Federal Reserve President Announces "Dismemberment" Of Large Financial Institutions Should Be Considered

Tyler Durden's picture

Bad news for fixed income market monopolist Goldman Sachs. Kansas City Fed President Thomas Hoenig, in response to a question from University of Maryland Professor Carmen Reinhardt said "dismembering firms is a fair thing to consider." Hoenig further clarified that regulators "have people who are experts who understand what's going on inside institutions who could figure out how to carve out" some parts of a financial institution if they are taking undue risks with taxpayer backing." Surely, we expect Lloyd Blankfein to comment promptly on how even the Federal Reserve is now thoroughly underappreciating the divine nature of its prop/flow-focused business model, and how originating the proactively entire volume of OTC quote flow is just a natural side effect of completely cornering the CDS, bond and loan market.

More details from Market News:

Hoenig said there is a strong tendency in financial crises to bail out firms, but he said that in some instances "you have to allow institutions to fail and then have renewal."

■ ■ ■

* _To do_:
A – From the post on Hoenig above, copy word for word the passage between "Tyler Durden's picture" and "and loan market.", inclusive.
B – Answer these questions from the post on Hoenig above:
(i) Who asked the question that Hoenig was responding to?
(ii) What source are the further details credited to?
(iii) In some instances, what did Hoenig say you have to allow institutions to do?

■ ■ ■

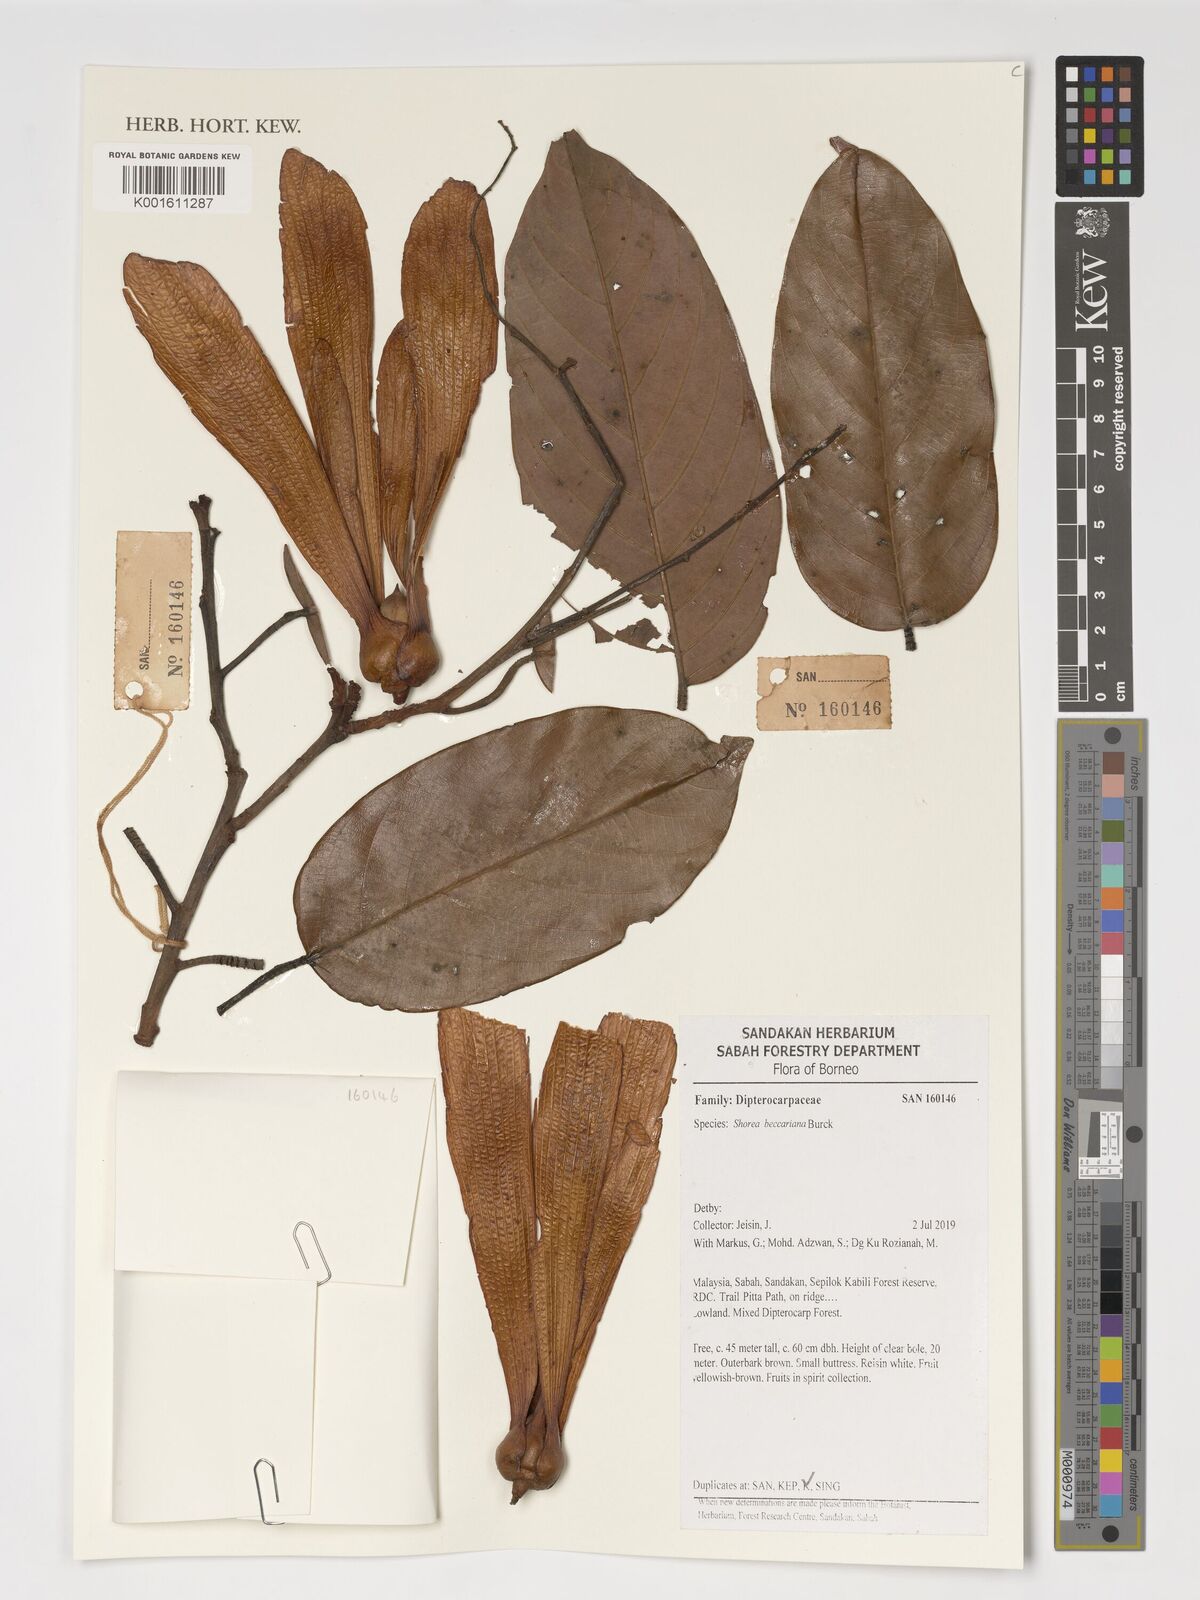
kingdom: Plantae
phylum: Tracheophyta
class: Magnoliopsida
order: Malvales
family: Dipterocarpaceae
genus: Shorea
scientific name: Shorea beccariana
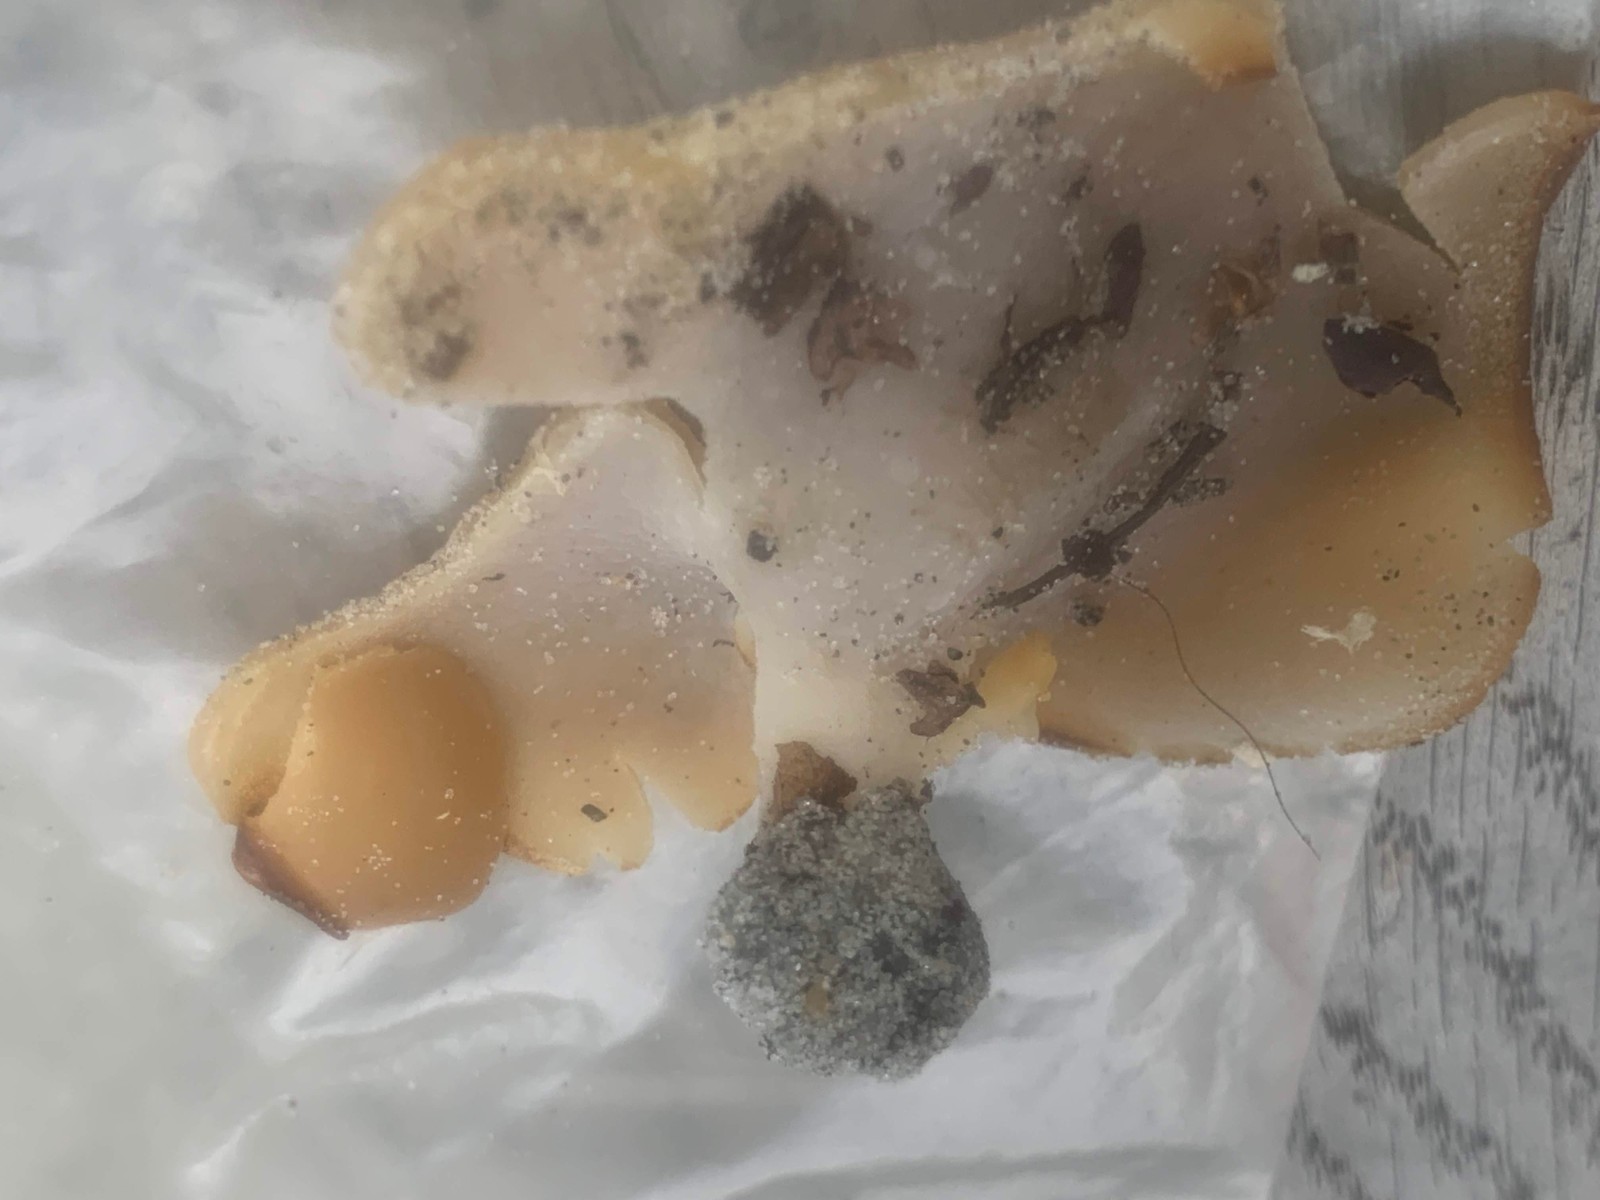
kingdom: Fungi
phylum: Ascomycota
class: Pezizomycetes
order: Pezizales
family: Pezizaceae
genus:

■ ■ ■

* _Answers in order_:
A –
Tyler Durden's picture

Bad news for fixed income market monopolist Goldman Sachs. Kansas City Fed President Thomas Hoenig, in response to a question from University of Maryland Professor Carmen Reinhardt said "dismembering firms is a fair thing to consider." Hoenig further clarified that regulators "have people who are experts who understand what's going on inside institutions who could figure out how to carve out" some parts of a financial institution if they are taking undue risks with taxpayer backing." Surely, we expect Lloyd Blankfein to comment promptly on how even the Federal Reserve is now thoroughly underappreciating the divine nature of its prop/flow-focused business model, and how originating the proactively entire volume of OTC quote flow is just a natural side effect of completely cornering the CDS, bond and loan market.

B –
(i) University of Maryland Professor Carmen Reinhardt.
(ii) Market News.
(iii) To fail and then have renewal.